▶ PASSAGE TO READ
⟨

The only way to generate a true "no spin-inducing recoil in 0-G" is to have an equal adjusted charge fired in the opposite direction - the muzzle brake can reduce the unadjusted charge needed to counter.

Felt recoil is nearly a single-instant force; spin-induction is a force over time situation, and springs, bolt movement, sere movement, and all that are, in fact, still using the same force, but are distributing it over more time.

Shoulder injury from shooting is about instantaneous force; the elastic recoil of the flesh is what is overcome by the instantaneous force to cause tissue injury... reduce the instantaneous force, and the elasticity can convert that to heat and body motion instead of tissue damage. Transferring the very short (near-instant) pulse of the detonation to the spring backed bolt spreads that impulse out over the duration of bolt travel, but still puts more than 99.99% of the force through the spring to the firer - but over 0.5 sec instead of 0.05 sec... (which means much less acceleration - and thus the elasticity can dissipate it with much less risk of harm.) The muzzle brake helps reduce the direct recoil from the rocket equation applied to the barrel as rocket. (All gas powered projectile weapons, whether explosive generated, pressurized tank generated, or thermal expansion generated, have some rocket-into-the-firer effect.) One cannot have a reasonable projectile path which doesn't also produce rocket effect on the launcher when using gas propulsion.

⟩

▶ EXTRACTED INFORMATION
⟨

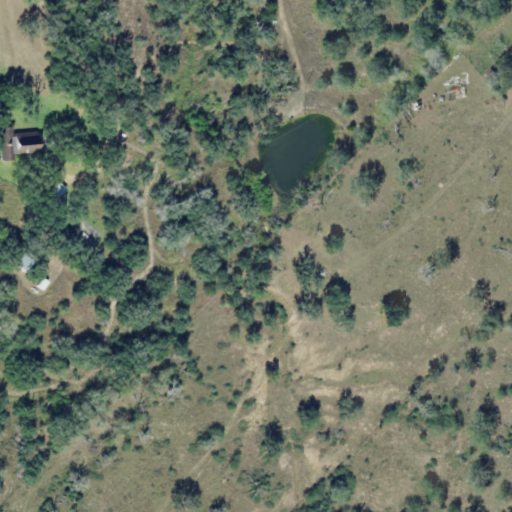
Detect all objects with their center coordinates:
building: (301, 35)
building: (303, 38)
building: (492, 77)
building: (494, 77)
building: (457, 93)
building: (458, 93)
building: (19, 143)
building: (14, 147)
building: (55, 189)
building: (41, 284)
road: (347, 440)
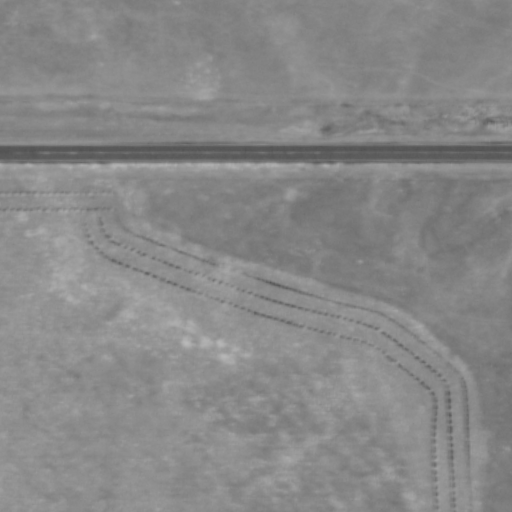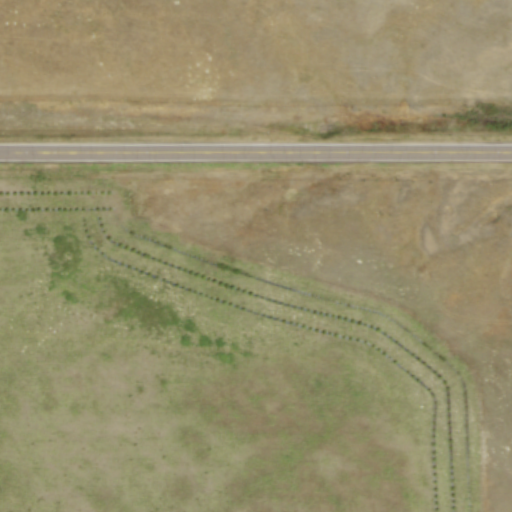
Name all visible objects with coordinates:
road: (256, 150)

⟩

▶ COMPLETE THE FOLLOWING
**a)** Translate the sentence "One cannot have a reasonable projectile path which doesn't also produce rocket effect on the launcher when using gas propulsion." from the passage on recoil into Spanish.
**b)** List every way of generating the gas for gas powered projectile weapons that the passage on recoil names.
**c)** Reproduce word for word the stretch of the passage on recoil from "The only way" through "needed to counter.".

▶ RESPONSES TO THE TASKS
**a)** No se puede tener una trayectoria razonable del proyectil que no produzca también un efecto cohete sobre el lanzador cuando se usa propulsión por gas.

**b)**
- Explosive generated
- Pressurized tank generated
- Thermal expansion generated

**c)**
The only way to generate a true "no spin-inducing recoil in 0-G" is to have an equal adjusted charge fired in the opposite direction - the muzzle brake can reduce the unadjusted charge needed to counter.